Enter: Cheesesteak. This overstuffed hoagie roll is filled with perfectly grilled steak, its juices cascading down and out of the roll, pooling to a shimmering puddle on the paper it's wrapped in. Soon to follow that is the cheese, which has melted down in a string of the most tempting part of the sandwich. The onions and peppers glisten from the inside of the roll, their slightly browned edges exuding flavor and the scent, well... it's the stuff dreams are made of.
This iconic American sandwich exlicits a borderline inappropriate reaction when a person gets their hands on it, and it truly is just that delicious. For decades now, the cheesesteak - specifically that of the Philly variety - has been an early lunch for workers everywhere, a satisfying and slightly indulgent dinner with a side of fries, and a late-night meal for those who stay up all night partying. The sandwich, and the city, are intermingled in such a way that it has become a worldwide phenomenon.
Contrary to popular belief, it is possible to make a decent Philly cheesesteak at home, and if you follow these tips, you might even gain some respect for it.
It Starts With The Right Type Of Steak
When it comes to making a cheesesteak, there's only one cut of steak that does the whole sandwich justice, and that's ribeye. This cut is the only one to have a perfect balance between marbling (which means flavor) and lean meat.
When it's sliced thin, the marbled layers simply melt away, leaving nothing but the lean parts of the steak to soak up all of that salty, savory flavor. This also keeps the meat moist while it cooks which is why a good cheesesteak will always be tender, regardless of how long it remains on the grill.
There's One Technique That's Sure To Result In Thin Slices
The texture and thickness of the meat is just as important as the type of meat that's being used. Traditionally, the steak on a Philly is sliced incredibly thin, slightly thicker than a piece of cardstock, in order to ensure maximum tenderness and uniformity.
This is very challenging to do with meat that's already been cooked and even more of a challenge to slice off meat that hasn't been cooked. So, what's the trick? Freeze the meat first, then shave slices off with a sharp knife - just make sure to cut against the grain.
The Roll Matters Just As Much As The Meat
Amaroso rolls are by far one of, if not the best, choice for a cheesesteak. Potato rolls don't hold up at all, rolls that are too crusty will soak up too much of the moisture and become soggy or leave the filling dry, so there must be a good in-between.
The exterior of a good cheesesteak roll should be slightly crusty with a bit of a tough layer, while the inside should by soft and tender and fluffy enough to support everything that will be piled inside of it.
Let's Talk About Cheese
There has been a long (very long) debate over what type of cheese is proper for a Philly cheesesteak.
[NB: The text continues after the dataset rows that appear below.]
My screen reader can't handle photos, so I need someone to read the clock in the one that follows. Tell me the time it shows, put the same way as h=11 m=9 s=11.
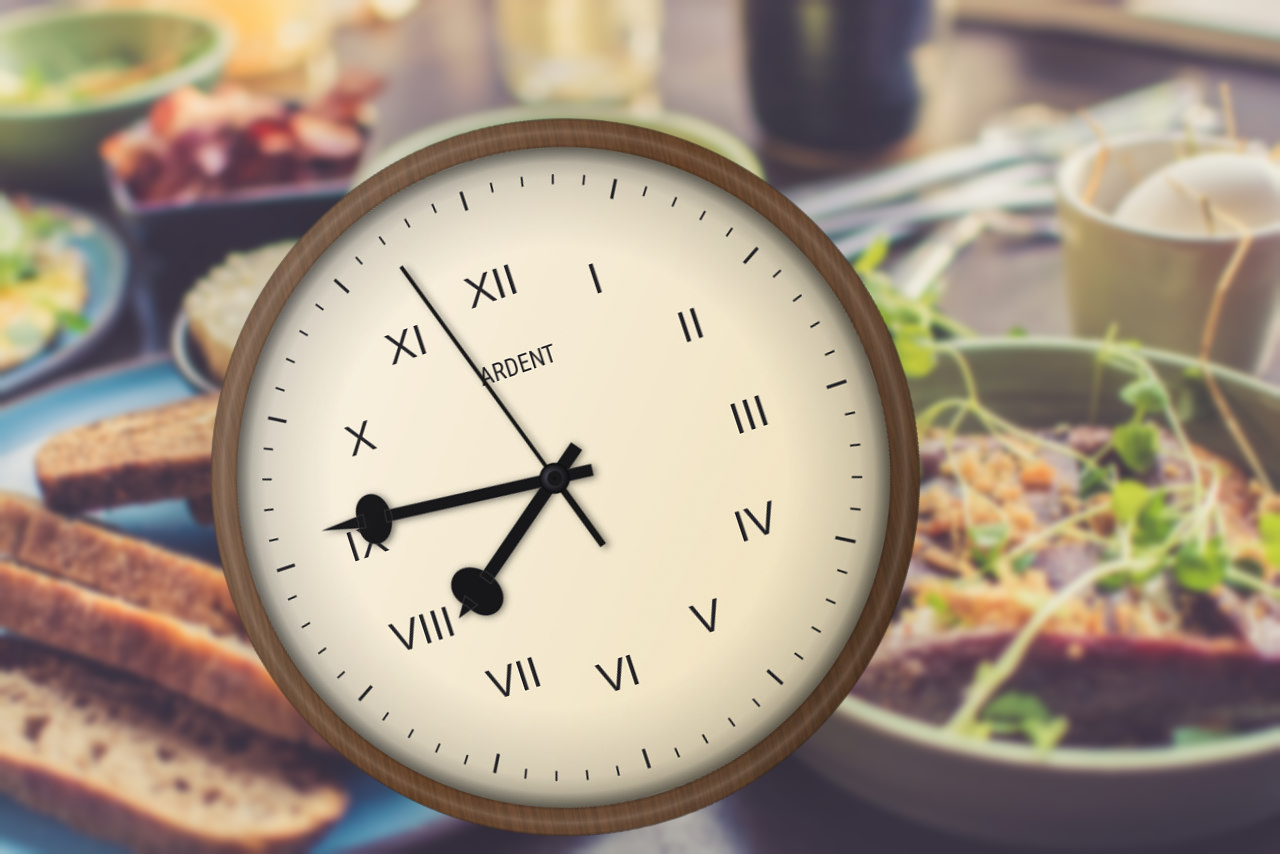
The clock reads h=7 m=45 s=57
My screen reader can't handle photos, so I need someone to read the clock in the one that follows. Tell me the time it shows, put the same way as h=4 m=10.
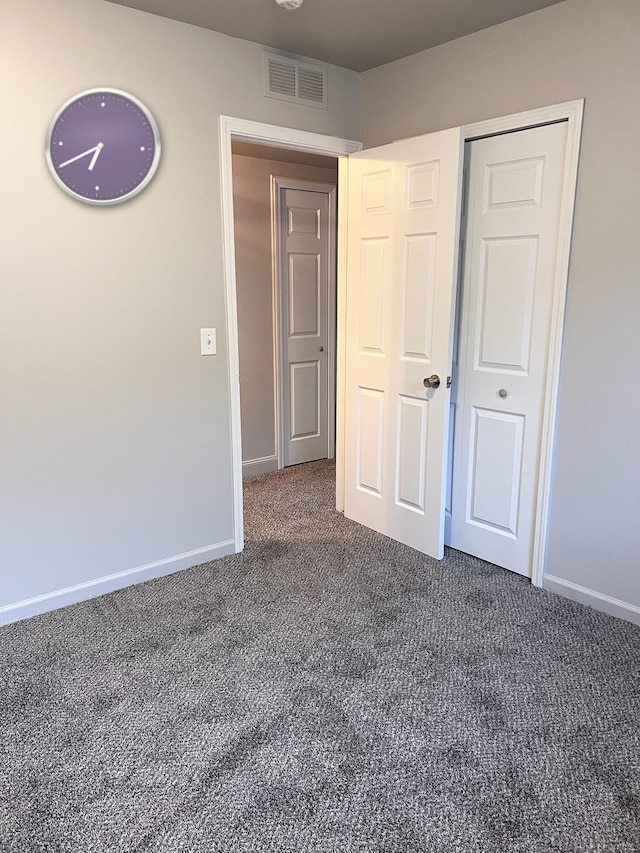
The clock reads h=6 m=40
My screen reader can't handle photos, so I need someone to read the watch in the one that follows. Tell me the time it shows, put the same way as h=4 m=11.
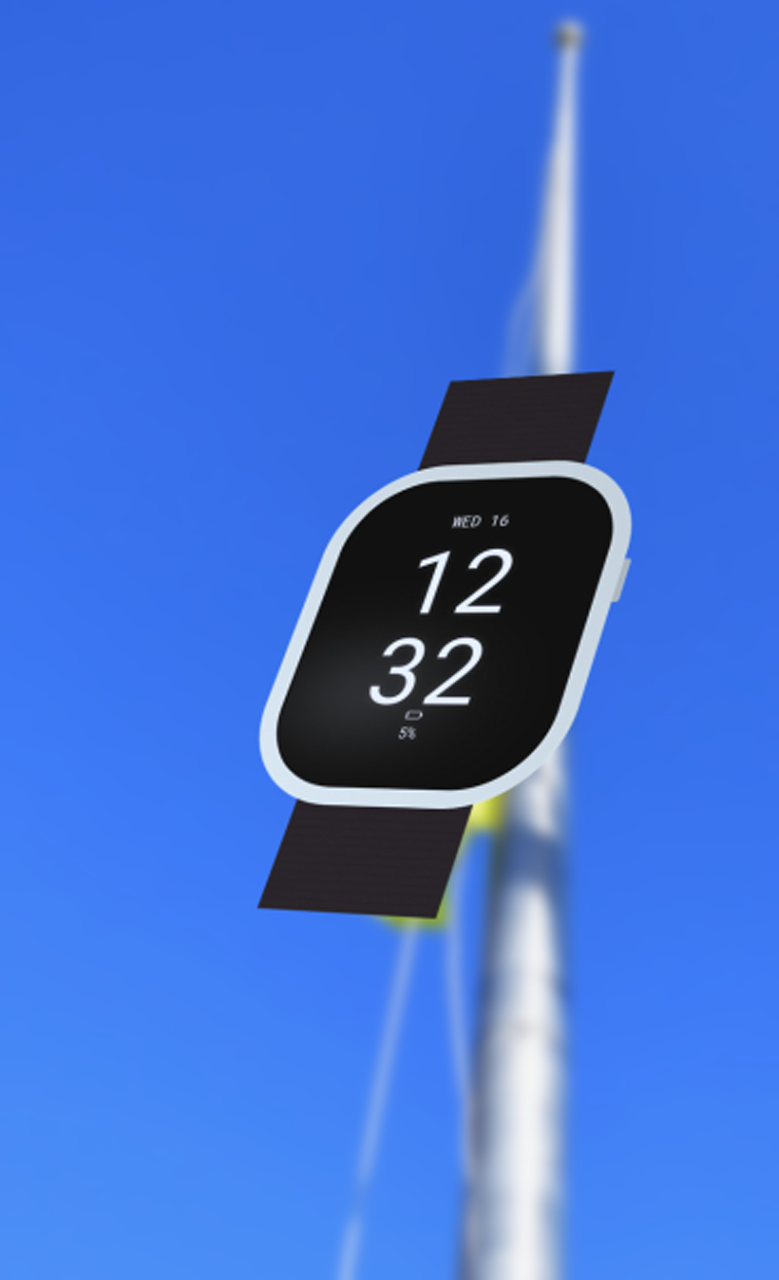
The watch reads h=12 m=32
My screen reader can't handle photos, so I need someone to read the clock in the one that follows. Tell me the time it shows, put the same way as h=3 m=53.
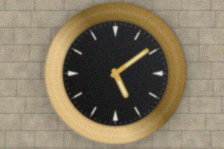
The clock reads h=5 m=9
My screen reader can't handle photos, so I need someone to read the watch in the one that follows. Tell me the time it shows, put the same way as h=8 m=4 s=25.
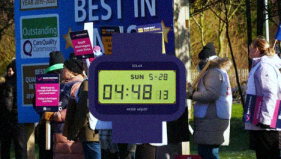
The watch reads h=4 m=48 s=13
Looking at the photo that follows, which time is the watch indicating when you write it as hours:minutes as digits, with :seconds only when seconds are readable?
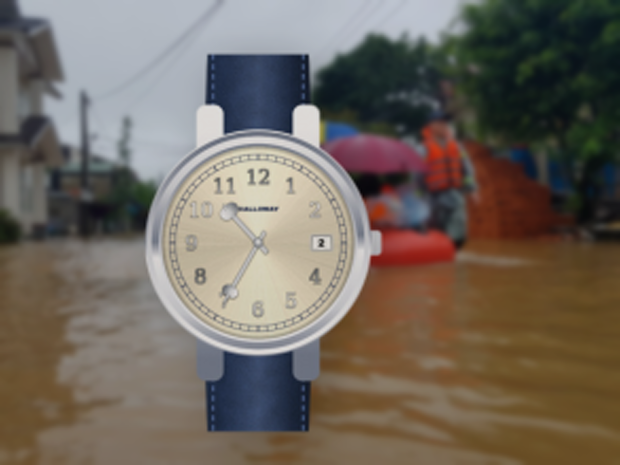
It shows 10:35
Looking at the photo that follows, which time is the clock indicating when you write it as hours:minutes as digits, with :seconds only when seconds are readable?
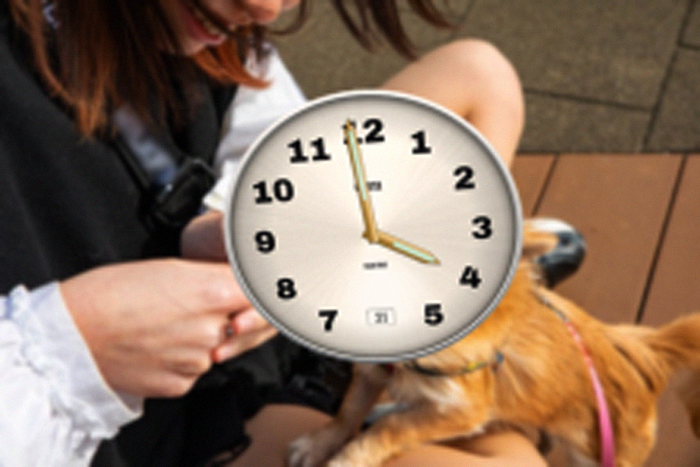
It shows 3:59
Traditionally, Whiz cheese is number one on the list: it melts beautifully (especially if it's already pre-heated), lends plenty of flavor and salt, and manages to drip into all of those crevices, leaving no part of the sandwich un-cheesed.
However, there are purist who will insist that provolone is the best cheese for the job as it's known for pairing well with steak. And then, there are those who feel that American cheese is a tried and true option due to its superior melting point. Therefore, the cheese is a personal choice but if you are leaning toward the Whiz, make sure to heat it up for a bit prior to spooning it over the sandwich.
If You Have It, Use A Griddle For Good Color Which Equals Good Flavor
A griddle or cast iron pan are really the only two suitable pieces of cooking equipment to do the job. A griddle will closely mimic that of a flat top which is how cheesestakes are traditionally cooked. This will also open up options in terms of how to cook the meat and vegetables, and you can use one side to grill the peppers and onions, while the opposite end cooks the meat.
If you've ever watched a cheesesteak being made, most chefs have two tools to get the job done - stainless steel benchscrapers which are used to cut and chop the meat together. These aren't necessary, but it helps to make bite-sized pieces, and to incorporate the salt and pepper that should be sprinkled over the top of each pile of meat.
If you haven't figured it out by now, every part of the cheesesteak process is integral to its flavor and structure - the ingredients only do half the job. Once the meat is cooked, arrange it in the shape of the hoagie roll (an elongated oval), then pile the peppers, onions, and mushrooms (if that's your thing) over the top. Then, place your cheese, whether in slices or a liquid form, and have a bit of water nearby - because now it's time to steam the whole thing together. A drizzle or two of water, and a stainless steal bowl to cover the whole thing, if you have it, will result in a perfect cheesesteak every time.
Then, it's time for the flip: open the hoagie roll and place it upside-down over the filling. Then, take a long spatula and slide it under the whole thing, being careful to literally flip the filling into the roll. Or, you could just scoop up all of the ingredients and place them in an open roll - but you won't have a solid cheese layer between the roll and the meat to prevent soggy bread.